The Company Secretary oversees the following functions:

  1. Principal Functions
  2. Corporate Governance
  3. Investor Relations

Principal Functions:
The functions of a Company Secretary include issuance of notices convening meetings: four quarterly Board of Directors meeting, four Audit Committee meetings and one Annual General Meeting. Other principal functions of a Company Secretary include but are not limited to the following:

  1. Co-coordinating Board/Committee meetings and follow-up action thereof.
  2. Preparation of the Board/Committee members’ agenda for the meetings including information updates, background detail explanations of issues to be discussed/reminder of previous discussions at the last meeting.
  3. Maintaining statutory registers in accordance with the provisions of the Companies and Allied Matters Act (CAMA).
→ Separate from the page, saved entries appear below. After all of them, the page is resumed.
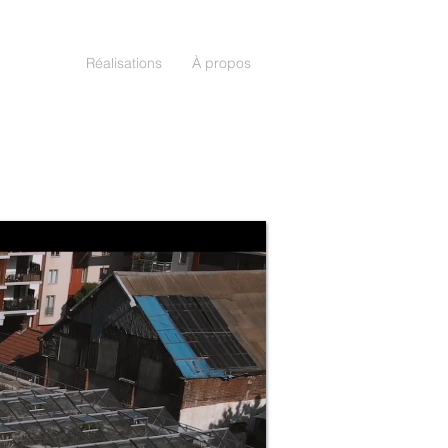
Réalisations
À propos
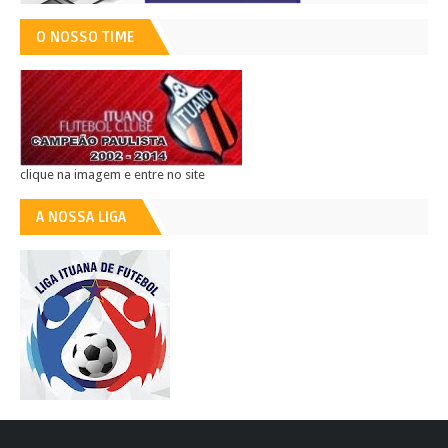
O NOSSO TIME
clique na imagem e entre no site
A NOSSA LIGA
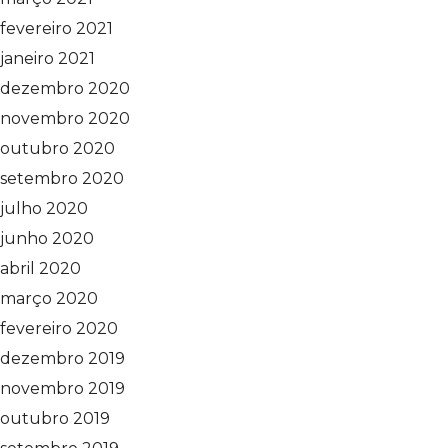
fevereiro 2021
janeiro 2021
dezembro 2020
novembro 2020
outubro 2020
setembro 2020
julho 2020
junho 2020
abril 2020
março 2020
fevereiro 2020
dezembro 2019
novembro 2019
outubro 2019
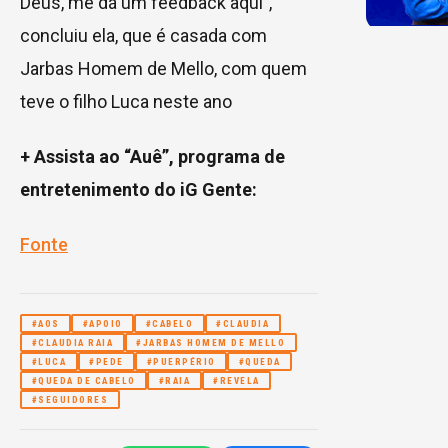
Deus, me dá um feedback aqui”,
concluiu ela, que é casada com
Jarbas Homem de Mello, com quem
teve o filho Luca neste ano
+ Assista ao “Auê”, programa de
entretenimento do iG Gente:
Fonte
#AOS
#APOIO
#CABELO
#CLAUDIA
#CLAUDIA RAIA
#JARBAS HOMEM DE MELLO
#LUCA
#PEDE
#PUERPÉRIO
#QUEDA
#QUEDA DE CABELO
#RAIA
#REVELA
#SEGUIDORES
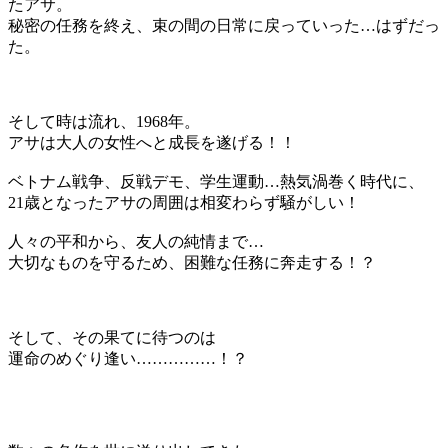
たアサ。
秘密の任務を終え、束の間の日常に戻っていった…はずだっ
た。
そして時は流れ、1968年。
アサは大人の女性へと成長を遂げる！！
ベトナム戦争、反戦デモ、学生運動…熱気渦巻く時代に、
21歳となったアサの周囲は相変わらず騒がしい！
人々の平和から、友人の純情まで…
大切なものを守るため、困難な任務に奔走する！？
そして、その果てに待つのは
運命のめぐり逢い……………！？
Such Registers include the Register of members, Register of Directors and Secretaries and any change thereof, Register of Interest and Shares, Register of Directors Shareholding.
  4. Make statutory returns to the Nigerian Stock Exchange (NSE), Securities and Exchange Commission (SEC) and the Corporate and Affairs Commission (CAC).

Corporate Governance:
The Board is required to play an active role in directing the organization. Although they may not be playing an active role in the daily operational issues, the Board is expected to be vigilant in ensuring that management is implementing the direction of the Board. It is the function of the Company Secretary amongst other things to:

  1. Ensure the development of compliance with and periodic review of the company’s governance policies and practices.
  2. Ensures that the Company discloses material information on a timely basis and in a transparent manner.
  3. Supports the Board of Directors by organizing Board meetings. Channeling information to and from the Board and advising on Corporate Governance.
  4. Protects shareholders rights by organizing a proper GMS, liaising during control transactions and helping to resolve corporate conflicts.
  5. Resolves organizational maters for Board Meetings.
  6. Explains the procedural requirements of laws the charter and by-laws of the Company within the scope of its authority.
  7. Conducts induction training for newly elected directors.
  8. Assist directors in accessing information and familiarizes them in corporate documentation.

Investor Relations:
These functions include but are not limited to:

  1. Ensure in conjunction with the Company’s registrars that shareholders accounts are regularly updated.
  2. Liaising with the company registrars in the registration and transfer of company shares.
  3. Prompt response to letters and correspondences received from shareholders and investors.
  4. Presentation of shareholders complaints to company registrar and ensuring that complaints are resolved timeously.
  5. Ensure prompt payment of Shareholders unclaimed dividend.
  6. Advising the Board on investor’s related issues.